Officials impounded eight luxury vehicles in the past week, including four over the weekend, after the customs department and military police began stopping cars in Phnom Penh looking for vehicles brought into the country without their owners having paid the proper import tax.
The vehicles, which included Lexus SUVs, a Range Rover and a Land Cruiser, will be returned to their owners once they pay the full 100 percent import tax that is due, in addition to a fine of 30 percent of the vehicle’s value, according to Preap Karat, head of the smuggling prevention department in the Finance Ministry’s general department of customs and excise.
“We stopped three smuggled vehicles in [Saturday’s] operation because they used fake number plates and had not paid import tax,” he said.
Mr. Karat and other officials contacted yesterday said they had no information on the identity of the owners of the vehicles.

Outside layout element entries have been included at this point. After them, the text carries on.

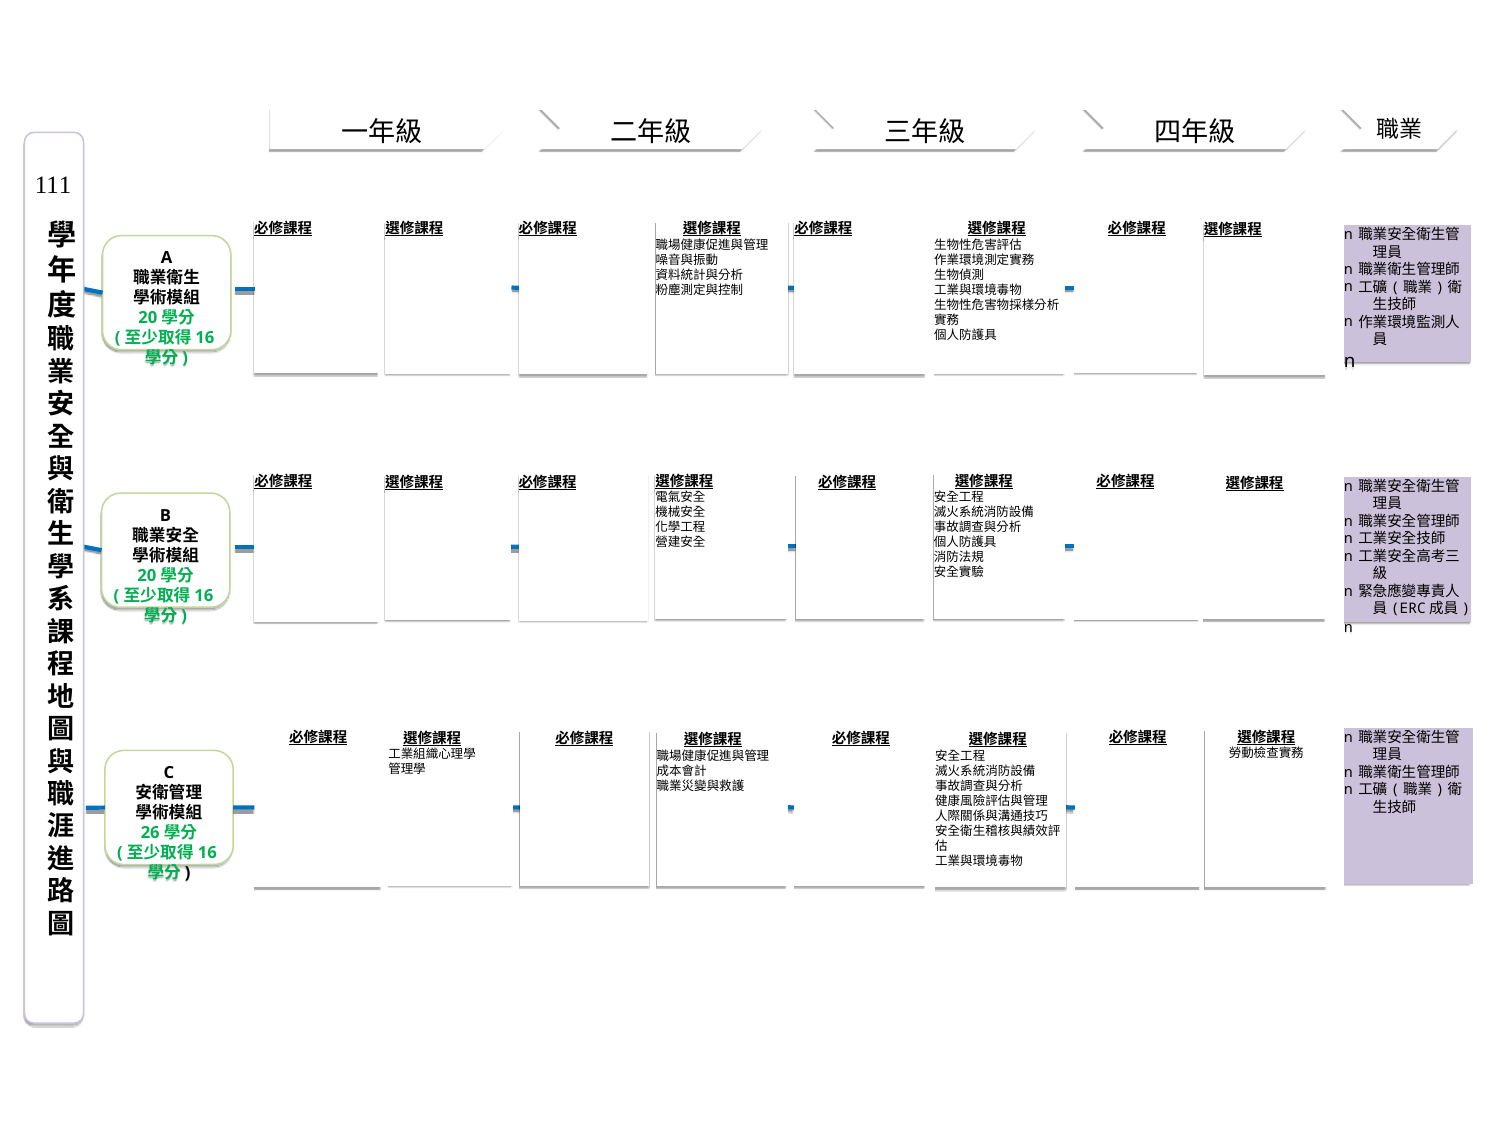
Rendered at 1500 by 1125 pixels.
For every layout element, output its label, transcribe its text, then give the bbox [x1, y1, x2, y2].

text_box 選修課程 勞動檢查實務 [1205, 728, 1328, 887]
text_box 必修課程 [254, 219, 381, 373]
text_box 選修課程 工業組織心理學 管理學 [388, 729, 513, 886]
text_box 必修課程 [794, 219, 927, 374]
text_box 職業安全衛生管理員 職業衛生管理師 工礦(職業)衛生技師 作業環境監測人員 [1344, 225, 1471, 362]
text_box 選修課程 [385, 473, 511, 620]
text_box 必修課程 [796, 473, 926, 619]
text_box 必修課程 [519, 219, 648, 374]
text_box 選修課程 職場健康促進與管理 成本會計 職業災變與救護 [657, 730, 788, 886]
text_box C 安衛管理 學術模組 26學分 (至少取得16學分) [104, 750, 234, 865]
text_box 必修課程 [519, 473, 648, 621]
text_box 必修課程 [794, 729, 928, 886]
text_box 必修課程 [520, 729, 649, 886]
text_box 學年度職業安全與衛生學系課程地圖與職涯進路圖 [24, 132, 84, 1024]
text_box 選修課程 電氣安全 機械安全 化學工程 營建安全 [655, 472, 788, 619]
text_box 必修課程 [1074, 218, 1199, 373]
text_box B 職業安全 學術模組 20學分 (至少取得16學分) [101, 493, 230, 608]
text_box 選修課程 [1203, 474, 1327, 619]
text_box 一年級 [269, 107, 506, 150]
text_box 必修課程 [1074, 472, 1199, 620]
text_box 選修課程 [1204, 220, 1327, 375]
text_box 111 [29, 168, 77, 211]
text_box 二年級 [538, 107, 764, 150]
text_box 職業安全衛生管理員 職業安全管理師 工業安全技師 工業安全高考三級 緊急應變專責人員(ERC成員) [1344, 477, 1471, 622]
text_box 必修課程 [254, 728, 382, 887]
text_box 必修課程 [1075, 728, 1201, 887]
text_box 三年級 [813, 107, 1038, 150]
text_box 選修課程 安全工程 滅火系統消防設備 事故調查與分析 個人防護具 消防法規 安全實驗 [934, 472, 1065, 619]
text_box 選修課程 [385, 219, 511, 374]
text_box 四年級 [1082, 107, 1308, 150]
text_box 選修課程 生物性危害評估 作業環境測定實務 生物偵測 工業與環境毒物 生物性危害物採樣分析實務 個人防護具 [934, 219, 1065, 374]
text_box 職業安全衛生管理員 職業衛生管理師 工礦(職業)衛生技師 [1344, 728, 1473, 884]
text_box 選修課程 職場健康促進與管理 噪音與振動 資料統計與分析 粉塵測定與控制 [656, 219, 788, 374]
text_box A 職業衛生 學術模組 20學分 (至少取得16學分) [102, 235, 231, 350]
text_box 必修課程 [254, 472, 381, 622]
text_box 選修課程 安全工程 滅火系統消防設備 事故調查與分析 健康風險評估與管理 人際關係與溝通技巧 安全衛生稽核與績效評估 工業與環境毒物 [935, 730, 1066, 887]
text_box 職業 [1340, 107, 1459, 150]
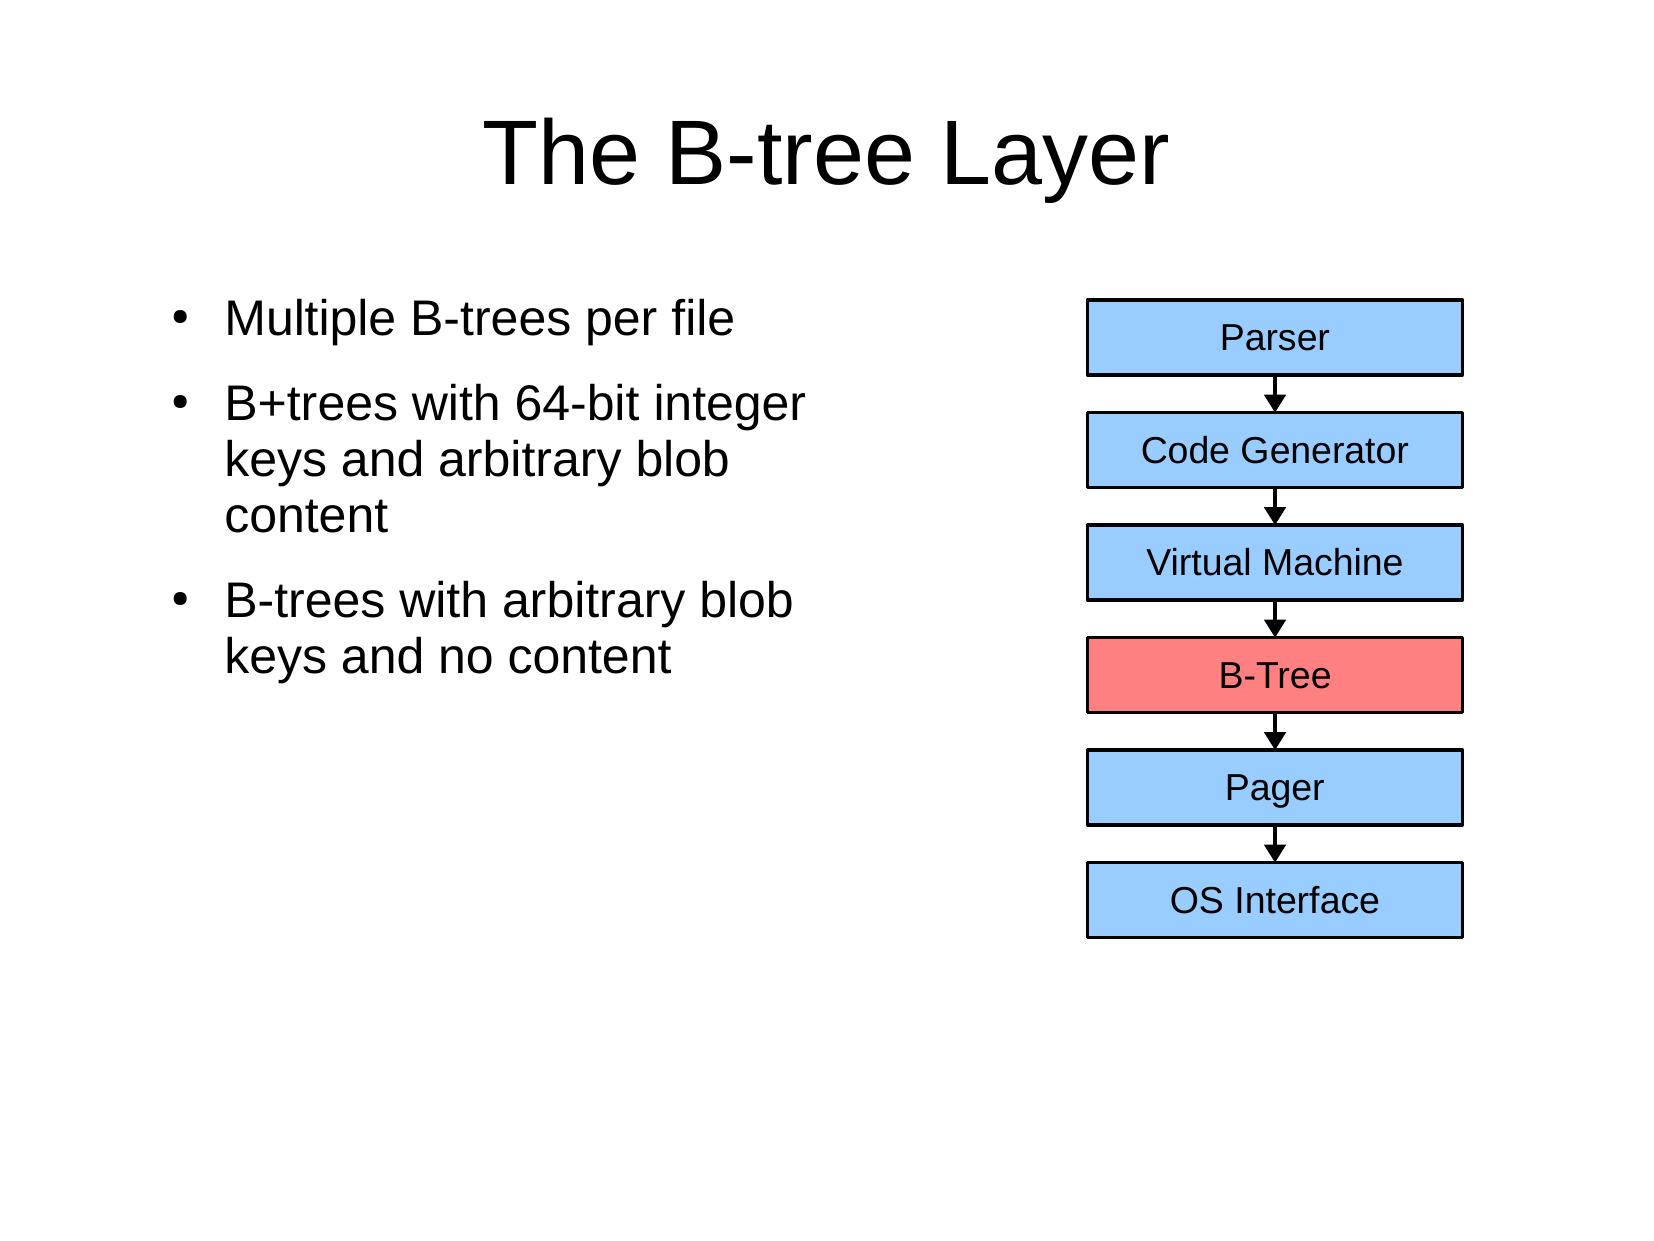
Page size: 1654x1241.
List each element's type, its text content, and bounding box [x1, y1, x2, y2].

Customs department spokesman Bou Bunnara said the owners had broken Article 74 of the customs law, which carries a fine of one to three times the amount of tax evaded, confiscation of the goods or imprisonment for between one month and one year.

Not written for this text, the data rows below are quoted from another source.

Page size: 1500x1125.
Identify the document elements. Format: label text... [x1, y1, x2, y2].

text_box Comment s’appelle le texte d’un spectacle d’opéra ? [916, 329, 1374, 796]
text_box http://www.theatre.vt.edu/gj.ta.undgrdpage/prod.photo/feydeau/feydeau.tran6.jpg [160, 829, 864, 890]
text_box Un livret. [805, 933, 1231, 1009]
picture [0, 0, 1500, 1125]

In addition to having been imported illegally, three of the vehicles confiscated on Saturday sported fake license plates, with two of them using fake military plates.

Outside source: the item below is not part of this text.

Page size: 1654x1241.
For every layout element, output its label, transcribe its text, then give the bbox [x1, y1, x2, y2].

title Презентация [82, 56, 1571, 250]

National Military Police spokesman Eng Hy said he did not know how many of the smuggled vehicles had fake military plates.
“But we will see how many vehicles are using the fake military number plates when we inspect the roads tomorrow,” he said, adding that using fake military plates could result in a prison sentence of up to 10 years.
Pov Mally, deputy director of the Transport Ministry’s transport department, said his department was looking into whether the impounded vehicles had fraudulent plates.
“We will send the document to court to implement following the criminal code if we find they used a fake license plate,” he said.